**Task description:** Work through the entries below and report how many lines include "read". The number alone is the answer.

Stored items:
——————————

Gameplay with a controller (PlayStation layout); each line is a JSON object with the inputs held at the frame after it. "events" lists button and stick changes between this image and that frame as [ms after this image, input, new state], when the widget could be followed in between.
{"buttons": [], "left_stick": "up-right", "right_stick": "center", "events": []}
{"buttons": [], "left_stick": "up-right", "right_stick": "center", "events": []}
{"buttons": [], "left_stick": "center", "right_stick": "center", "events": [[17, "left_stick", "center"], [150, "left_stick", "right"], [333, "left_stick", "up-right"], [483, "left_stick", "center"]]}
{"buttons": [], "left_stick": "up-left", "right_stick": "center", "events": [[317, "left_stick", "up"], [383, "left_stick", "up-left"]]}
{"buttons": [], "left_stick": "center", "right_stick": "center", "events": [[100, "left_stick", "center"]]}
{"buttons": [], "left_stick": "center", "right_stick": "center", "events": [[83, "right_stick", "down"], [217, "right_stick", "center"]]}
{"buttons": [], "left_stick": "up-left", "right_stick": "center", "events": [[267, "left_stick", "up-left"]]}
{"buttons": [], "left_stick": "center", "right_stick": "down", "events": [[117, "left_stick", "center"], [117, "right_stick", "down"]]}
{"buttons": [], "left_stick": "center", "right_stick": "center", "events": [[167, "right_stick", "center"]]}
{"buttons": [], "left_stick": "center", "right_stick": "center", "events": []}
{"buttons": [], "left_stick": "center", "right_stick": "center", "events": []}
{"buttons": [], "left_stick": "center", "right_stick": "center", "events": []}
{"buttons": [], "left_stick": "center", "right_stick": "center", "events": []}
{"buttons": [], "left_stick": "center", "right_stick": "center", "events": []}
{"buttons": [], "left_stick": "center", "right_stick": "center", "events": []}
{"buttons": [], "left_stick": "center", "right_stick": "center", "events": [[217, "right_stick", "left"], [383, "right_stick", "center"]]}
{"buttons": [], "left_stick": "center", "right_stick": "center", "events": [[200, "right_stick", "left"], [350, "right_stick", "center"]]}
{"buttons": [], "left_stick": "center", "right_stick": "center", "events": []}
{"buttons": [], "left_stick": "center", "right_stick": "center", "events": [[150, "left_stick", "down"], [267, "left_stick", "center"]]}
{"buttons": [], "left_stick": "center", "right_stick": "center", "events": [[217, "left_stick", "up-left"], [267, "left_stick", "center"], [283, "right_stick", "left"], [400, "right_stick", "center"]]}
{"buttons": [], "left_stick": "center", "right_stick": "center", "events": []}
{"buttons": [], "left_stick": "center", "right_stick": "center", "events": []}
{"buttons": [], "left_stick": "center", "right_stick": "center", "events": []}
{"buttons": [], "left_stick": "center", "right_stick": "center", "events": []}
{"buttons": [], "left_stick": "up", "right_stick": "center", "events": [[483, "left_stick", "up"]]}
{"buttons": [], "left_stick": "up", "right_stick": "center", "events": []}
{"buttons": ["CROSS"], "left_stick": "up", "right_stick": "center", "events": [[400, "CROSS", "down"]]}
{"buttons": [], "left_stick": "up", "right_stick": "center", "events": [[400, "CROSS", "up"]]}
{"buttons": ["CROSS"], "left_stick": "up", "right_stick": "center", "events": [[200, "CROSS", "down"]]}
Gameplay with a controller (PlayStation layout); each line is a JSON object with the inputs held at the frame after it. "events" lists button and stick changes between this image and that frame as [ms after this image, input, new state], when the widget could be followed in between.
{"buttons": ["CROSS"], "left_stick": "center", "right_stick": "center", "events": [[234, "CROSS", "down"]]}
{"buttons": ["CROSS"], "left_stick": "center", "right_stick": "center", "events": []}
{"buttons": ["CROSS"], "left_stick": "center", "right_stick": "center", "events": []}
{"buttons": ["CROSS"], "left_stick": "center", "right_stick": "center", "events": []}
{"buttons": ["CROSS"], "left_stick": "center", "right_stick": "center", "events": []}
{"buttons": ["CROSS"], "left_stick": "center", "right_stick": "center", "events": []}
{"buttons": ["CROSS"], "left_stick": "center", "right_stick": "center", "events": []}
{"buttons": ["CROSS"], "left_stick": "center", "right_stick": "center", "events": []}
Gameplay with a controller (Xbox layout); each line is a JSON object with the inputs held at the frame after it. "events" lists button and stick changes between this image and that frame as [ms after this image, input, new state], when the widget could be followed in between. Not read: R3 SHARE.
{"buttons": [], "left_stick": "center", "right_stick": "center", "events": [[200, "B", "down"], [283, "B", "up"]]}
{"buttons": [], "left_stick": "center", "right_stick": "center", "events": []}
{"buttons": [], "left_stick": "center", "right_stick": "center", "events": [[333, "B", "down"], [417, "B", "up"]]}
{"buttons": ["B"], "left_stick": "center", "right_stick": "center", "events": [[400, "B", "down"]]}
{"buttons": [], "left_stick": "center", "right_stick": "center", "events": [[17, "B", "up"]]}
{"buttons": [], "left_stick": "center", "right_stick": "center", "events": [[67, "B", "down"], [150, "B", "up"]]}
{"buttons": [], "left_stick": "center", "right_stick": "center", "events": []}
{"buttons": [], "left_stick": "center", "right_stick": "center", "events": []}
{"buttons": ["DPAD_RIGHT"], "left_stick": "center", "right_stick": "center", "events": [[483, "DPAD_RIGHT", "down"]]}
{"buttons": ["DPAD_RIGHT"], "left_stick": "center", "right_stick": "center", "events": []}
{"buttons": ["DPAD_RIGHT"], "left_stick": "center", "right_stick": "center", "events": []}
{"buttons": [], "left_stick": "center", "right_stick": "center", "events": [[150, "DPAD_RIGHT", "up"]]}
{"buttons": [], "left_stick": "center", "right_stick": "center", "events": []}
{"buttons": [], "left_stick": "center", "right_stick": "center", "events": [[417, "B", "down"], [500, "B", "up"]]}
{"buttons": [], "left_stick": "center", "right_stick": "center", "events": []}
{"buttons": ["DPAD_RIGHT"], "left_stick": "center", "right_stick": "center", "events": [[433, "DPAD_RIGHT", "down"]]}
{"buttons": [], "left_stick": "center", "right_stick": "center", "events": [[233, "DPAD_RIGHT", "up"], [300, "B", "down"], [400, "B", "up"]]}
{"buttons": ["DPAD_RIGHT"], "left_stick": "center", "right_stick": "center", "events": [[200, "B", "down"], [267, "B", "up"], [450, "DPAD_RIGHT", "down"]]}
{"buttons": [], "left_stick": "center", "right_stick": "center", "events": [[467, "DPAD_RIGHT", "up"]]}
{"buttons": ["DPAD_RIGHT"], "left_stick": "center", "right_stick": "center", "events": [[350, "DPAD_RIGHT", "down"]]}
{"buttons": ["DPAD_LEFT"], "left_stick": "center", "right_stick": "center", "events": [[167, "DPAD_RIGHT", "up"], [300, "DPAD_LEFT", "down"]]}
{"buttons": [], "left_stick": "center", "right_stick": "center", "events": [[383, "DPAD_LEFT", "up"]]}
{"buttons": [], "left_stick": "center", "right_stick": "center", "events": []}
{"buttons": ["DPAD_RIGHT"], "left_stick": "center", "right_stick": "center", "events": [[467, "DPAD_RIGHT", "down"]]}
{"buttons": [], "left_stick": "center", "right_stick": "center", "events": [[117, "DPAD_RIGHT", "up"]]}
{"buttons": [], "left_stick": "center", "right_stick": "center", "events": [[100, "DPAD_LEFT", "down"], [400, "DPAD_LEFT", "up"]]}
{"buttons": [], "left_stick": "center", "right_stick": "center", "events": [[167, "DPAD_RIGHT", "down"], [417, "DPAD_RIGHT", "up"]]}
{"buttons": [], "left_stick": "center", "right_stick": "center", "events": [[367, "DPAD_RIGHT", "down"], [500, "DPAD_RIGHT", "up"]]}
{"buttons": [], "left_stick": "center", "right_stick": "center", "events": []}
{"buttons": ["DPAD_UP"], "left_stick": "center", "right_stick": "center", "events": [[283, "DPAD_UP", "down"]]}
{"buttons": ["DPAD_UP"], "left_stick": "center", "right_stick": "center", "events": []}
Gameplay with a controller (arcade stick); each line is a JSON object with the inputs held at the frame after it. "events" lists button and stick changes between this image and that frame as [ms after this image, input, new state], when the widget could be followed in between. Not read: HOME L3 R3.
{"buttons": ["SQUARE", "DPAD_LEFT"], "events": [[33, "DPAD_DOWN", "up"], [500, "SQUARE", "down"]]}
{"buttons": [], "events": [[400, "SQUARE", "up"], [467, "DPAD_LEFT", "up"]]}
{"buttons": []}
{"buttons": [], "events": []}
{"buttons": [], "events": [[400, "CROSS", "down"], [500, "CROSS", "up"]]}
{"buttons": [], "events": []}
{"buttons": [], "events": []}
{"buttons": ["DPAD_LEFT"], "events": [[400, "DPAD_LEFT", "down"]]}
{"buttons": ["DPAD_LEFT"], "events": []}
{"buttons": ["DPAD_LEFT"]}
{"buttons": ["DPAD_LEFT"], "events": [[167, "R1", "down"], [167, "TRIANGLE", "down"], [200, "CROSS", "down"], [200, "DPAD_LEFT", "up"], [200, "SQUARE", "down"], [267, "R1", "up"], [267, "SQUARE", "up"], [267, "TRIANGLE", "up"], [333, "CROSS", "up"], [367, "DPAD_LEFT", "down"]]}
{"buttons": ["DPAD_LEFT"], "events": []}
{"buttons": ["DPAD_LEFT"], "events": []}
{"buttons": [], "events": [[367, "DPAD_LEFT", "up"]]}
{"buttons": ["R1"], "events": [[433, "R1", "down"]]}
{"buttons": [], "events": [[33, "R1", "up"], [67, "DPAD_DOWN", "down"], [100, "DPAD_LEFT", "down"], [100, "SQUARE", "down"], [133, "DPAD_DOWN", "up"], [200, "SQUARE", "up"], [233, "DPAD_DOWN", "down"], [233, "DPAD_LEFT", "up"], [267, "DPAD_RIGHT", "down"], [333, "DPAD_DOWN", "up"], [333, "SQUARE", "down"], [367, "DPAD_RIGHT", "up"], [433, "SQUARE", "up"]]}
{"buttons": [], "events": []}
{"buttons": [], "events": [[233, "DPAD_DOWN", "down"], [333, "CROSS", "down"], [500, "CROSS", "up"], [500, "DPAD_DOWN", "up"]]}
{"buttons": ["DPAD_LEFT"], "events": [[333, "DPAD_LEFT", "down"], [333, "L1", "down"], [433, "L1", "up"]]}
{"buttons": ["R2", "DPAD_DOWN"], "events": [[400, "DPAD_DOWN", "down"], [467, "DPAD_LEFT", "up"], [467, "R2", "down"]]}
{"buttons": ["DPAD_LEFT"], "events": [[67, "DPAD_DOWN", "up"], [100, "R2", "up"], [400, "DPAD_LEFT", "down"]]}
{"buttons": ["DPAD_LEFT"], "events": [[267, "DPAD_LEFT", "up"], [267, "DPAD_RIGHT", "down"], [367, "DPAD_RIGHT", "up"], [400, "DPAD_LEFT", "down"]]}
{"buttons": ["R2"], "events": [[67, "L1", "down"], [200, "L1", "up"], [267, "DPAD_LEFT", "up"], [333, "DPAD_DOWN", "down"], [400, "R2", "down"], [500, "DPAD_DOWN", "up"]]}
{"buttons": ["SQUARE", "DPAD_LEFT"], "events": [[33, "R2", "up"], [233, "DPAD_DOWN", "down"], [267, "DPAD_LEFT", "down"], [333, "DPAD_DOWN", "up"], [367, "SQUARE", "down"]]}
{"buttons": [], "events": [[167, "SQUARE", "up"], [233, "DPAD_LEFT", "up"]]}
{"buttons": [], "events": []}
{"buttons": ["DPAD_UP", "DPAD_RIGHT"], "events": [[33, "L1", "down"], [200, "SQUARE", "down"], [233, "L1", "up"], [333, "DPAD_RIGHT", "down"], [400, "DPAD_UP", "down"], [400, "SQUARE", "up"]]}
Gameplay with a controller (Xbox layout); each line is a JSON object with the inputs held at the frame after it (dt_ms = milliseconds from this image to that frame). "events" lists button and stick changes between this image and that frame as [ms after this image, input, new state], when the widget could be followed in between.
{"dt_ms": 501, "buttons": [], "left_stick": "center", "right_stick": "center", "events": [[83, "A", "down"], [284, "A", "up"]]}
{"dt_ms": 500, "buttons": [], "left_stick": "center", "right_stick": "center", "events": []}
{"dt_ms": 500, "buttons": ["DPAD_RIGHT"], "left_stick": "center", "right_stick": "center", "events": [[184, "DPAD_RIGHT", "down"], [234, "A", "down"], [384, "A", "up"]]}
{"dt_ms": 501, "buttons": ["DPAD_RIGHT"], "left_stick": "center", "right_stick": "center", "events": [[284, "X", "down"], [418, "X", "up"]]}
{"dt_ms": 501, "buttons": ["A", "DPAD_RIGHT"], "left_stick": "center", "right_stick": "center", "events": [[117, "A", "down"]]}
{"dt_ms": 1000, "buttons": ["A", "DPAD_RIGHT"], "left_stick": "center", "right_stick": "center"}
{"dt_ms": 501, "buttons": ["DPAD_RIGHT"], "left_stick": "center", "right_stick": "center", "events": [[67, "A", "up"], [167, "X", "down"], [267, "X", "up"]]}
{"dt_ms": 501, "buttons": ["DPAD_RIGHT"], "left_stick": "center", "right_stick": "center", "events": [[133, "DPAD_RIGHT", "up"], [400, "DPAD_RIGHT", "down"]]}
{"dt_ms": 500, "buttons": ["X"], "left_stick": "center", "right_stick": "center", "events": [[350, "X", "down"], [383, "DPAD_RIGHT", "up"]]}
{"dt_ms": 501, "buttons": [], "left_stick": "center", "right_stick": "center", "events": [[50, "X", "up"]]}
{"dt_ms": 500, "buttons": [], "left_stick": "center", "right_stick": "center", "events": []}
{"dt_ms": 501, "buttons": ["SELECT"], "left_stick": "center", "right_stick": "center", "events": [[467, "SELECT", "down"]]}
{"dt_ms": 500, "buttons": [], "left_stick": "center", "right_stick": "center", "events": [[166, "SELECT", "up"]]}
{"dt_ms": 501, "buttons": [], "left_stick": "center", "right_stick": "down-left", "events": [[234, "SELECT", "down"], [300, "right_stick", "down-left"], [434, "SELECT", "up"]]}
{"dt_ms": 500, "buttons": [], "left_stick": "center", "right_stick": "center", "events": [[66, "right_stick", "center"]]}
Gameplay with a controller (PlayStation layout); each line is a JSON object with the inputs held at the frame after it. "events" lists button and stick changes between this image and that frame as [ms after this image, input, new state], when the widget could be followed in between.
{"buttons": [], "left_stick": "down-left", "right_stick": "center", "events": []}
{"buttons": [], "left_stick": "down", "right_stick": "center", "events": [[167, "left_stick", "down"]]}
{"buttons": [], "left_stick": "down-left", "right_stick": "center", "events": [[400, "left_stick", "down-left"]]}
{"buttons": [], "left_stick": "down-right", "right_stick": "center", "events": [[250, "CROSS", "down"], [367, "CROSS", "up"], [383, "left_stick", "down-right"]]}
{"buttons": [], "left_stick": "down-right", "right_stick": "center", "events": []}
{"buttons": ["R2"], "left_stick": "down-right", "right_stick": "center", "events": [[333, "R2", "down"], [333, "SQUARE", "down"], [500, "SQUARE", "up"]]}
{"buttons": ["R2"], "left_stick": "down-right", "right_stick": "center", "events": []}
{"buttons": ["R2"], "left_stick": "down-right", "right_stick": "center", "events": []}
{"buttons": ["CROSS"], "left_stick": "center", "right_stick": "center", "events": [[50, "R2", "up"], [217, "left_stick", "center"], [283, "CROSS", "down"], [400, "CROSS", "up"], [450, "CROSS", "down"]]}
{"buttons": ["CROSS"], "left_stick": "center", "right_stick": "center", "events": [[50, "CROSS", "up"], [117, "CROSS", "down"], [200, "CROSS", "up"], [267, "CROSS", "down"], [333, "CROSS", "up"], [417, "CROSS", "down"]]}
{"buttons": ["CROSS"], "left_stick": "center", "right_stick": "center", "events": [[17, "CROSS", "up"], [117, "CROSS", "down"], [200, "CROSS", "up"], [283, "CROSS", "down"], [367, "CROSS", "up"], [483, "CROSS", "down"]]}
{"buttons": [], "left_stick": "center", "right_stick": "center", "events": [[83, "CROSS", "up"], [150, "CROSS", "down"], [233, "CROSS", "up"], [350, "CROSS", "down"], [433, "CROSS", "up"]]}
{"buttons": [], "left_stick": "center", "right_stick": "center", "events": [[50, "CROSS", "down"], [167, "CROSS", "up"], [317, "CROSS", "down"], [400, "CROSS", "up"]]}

——————————

**Exercise response:** 2